Term Frequency for the word term --> 'trade' in doc 'test/14840'
14
Document Frequency for the word term --> 'trade'
152


In [15]:
doc_id = 'test/16099'
word_term = 'damag'
print(f"Term Frequency for the word term --> '{word_term}' in doc '{doc_id}'")
print(get_term_frequency(word_term, doc_id))
print(f"Document Frequency for the word term --> '{word_term}'")
print(calculate_df(inverted_index, word_term))

Term Frequency for the word term --> 'damag' in doc 'test/16099'
4
Document Frequency for the word term --> 'damag'
14


**Discuss the significance of these metrics in the context of information retrieval.**

Term Frequency (TF): It measures how often a term appears in a document.

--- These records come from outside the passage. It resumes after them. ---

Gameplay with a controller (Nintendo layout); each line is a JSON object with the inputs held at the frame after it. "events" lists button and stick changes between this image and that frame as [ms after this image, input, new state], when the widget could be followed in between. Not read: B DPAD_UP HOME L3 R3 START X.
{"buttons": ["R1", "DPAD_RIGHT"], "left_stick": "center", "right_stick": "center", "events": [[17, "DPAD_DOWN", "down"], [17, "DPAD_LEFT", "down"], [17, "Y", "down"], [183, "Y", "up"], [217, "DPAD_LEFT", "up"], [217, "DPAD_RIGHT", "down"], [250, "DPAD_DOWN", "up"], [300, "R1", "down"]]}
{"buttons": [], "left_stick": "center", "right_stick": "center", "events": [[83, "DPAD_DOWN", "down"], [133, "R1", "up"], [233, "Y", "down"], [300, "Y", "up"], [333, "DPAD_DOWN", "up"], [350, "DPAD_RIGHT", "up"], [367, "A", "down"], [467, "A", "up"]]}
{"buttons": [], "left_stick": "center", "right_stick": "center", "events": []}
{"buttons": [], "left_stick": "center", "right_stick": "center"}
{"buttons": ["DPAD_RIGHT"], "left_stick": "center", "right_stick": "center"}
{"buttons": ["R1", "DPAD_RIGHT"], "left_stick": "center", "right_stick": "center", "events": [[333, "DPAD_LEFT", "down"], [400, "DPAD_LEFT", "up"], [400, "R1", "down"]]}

In the context of an inverted index, it helps in ranking documents based on their relevance to a search query. Higher TF indicates that the term is more significant within the document.

Document Frequency (DF): It counts how many documents contain a particular term. In information retrieval, DF helps in assessing the importance of a term across the entire corpus. Terms with higher DF but moderate TF may have greater discriminative power in distinguishing documents.

In the example above, the document frequency indicates that the term "damag" appears in 14 different documents throughout the corpus. The term frequency shows how many times the term "damag" occurs within each specific document.

These metrics are crucial in ranking documents and terms for information retrieval systems, search engines, and relevance-based ranking algorithms by assessing the importance of terms within documents and across the entire corpus.

Balancing these metrics helps in improving search accuracy by ensuring that retrieved documents are not only relevant but also contain the query terms sufficiently often to be considered significant.